There are many different kind of millets, each with their own benefits and ways to include them in the diet. Indian Millets are mainly classified into two types based on grain size – Major Millets (Sorghum, Pearl Millet, and Finger Millet), which require minimal processing after harvesting and can be directly used after being washed and Minor Millets (Foxtail Millet, Proso Millet, Kodo Millet, Barnyard Millet, Little Millet), which are husked grain and comes with indigestible seed coat which separated prior to consumption as a part of post-harvest processing.

Eating whole grains such as wheat, rice, lentils and pulses is a common practice that has been recommended by experts. Millet is also one such ancient superfood that has been garnering interest in the recent past. The Millet is a healthy grain and has a mild taste. It is easy to dress up with vegetables, herbs and proteins. Like most grains, it can pair with just about anything, but has a nuttier, more flavorful taste.

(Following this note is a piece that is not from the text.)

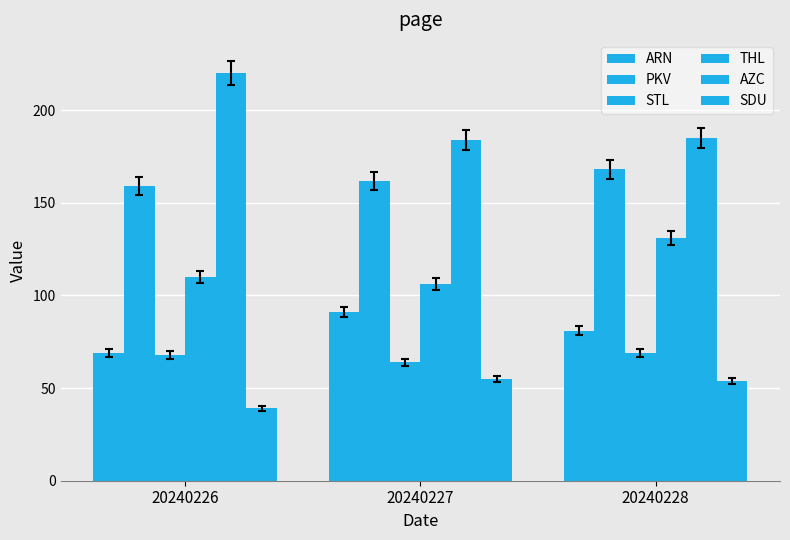

Does the chart contain any negative values?

No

Millets are one of the oldest foods, these are the small-seeded hardy crops which can grow well in dry zones or rain-fed areas under marginal conditions of soil fertility and moisture. They are cultivated in low-fertile land, tribal and rain-fed and mountainous areas. Due to their short growing season, millets can develop from seeds to ready to harvest crops in just about 65 days, a trait of vital importance in thickly populated regions of the world. If stored properly, millets can keep well for two years or beyond.